BEGIN

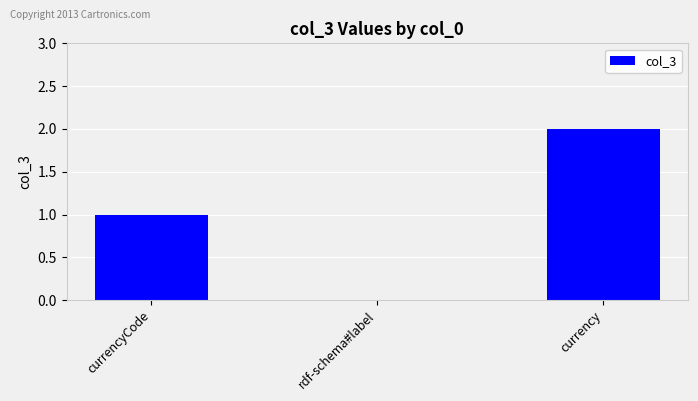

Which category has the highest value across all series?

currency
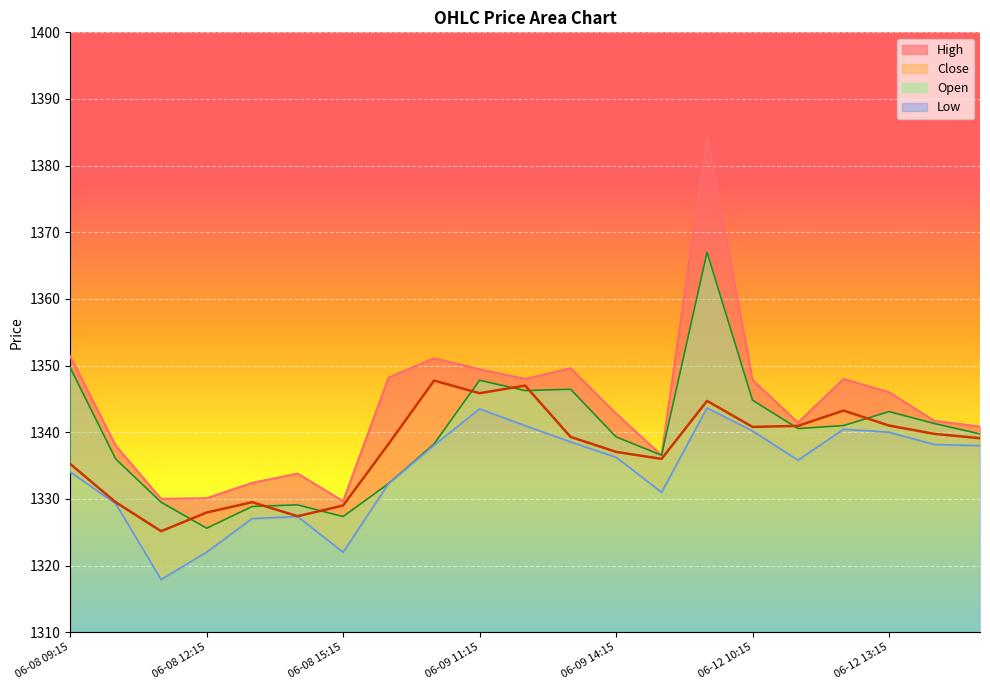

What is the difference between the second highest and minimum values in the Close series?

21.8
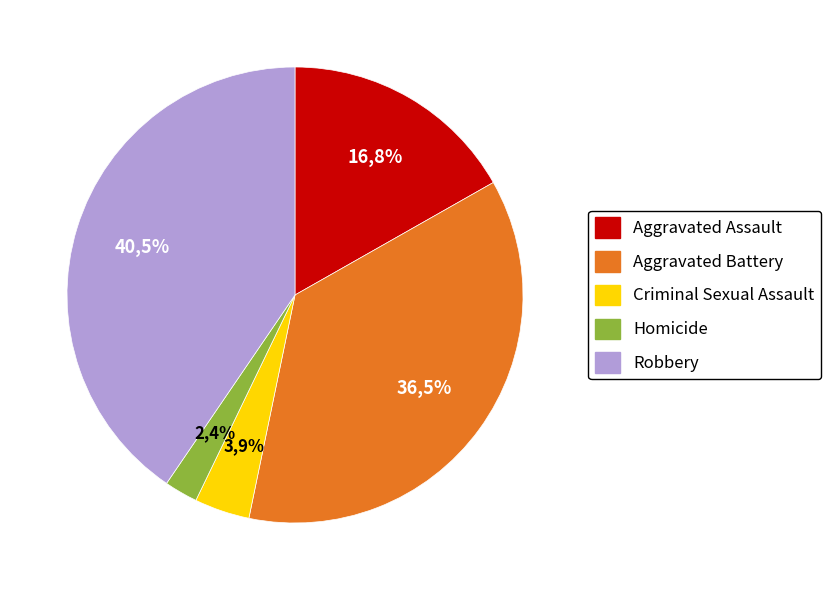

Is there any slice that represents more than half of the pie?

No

END

WORK TO BE COMPLETED - Please arrange the whole listing above as a numbered list, one line per item, leaving out the blank lines and the pictures.

ANSWER AREA -
1. Which category has the highest value across all series?
2. currency
3. What is the difference between the second highest and minimum values in the Close series?
4. 21.8
5. Is there any slice that represents more than half of the pie?
6. No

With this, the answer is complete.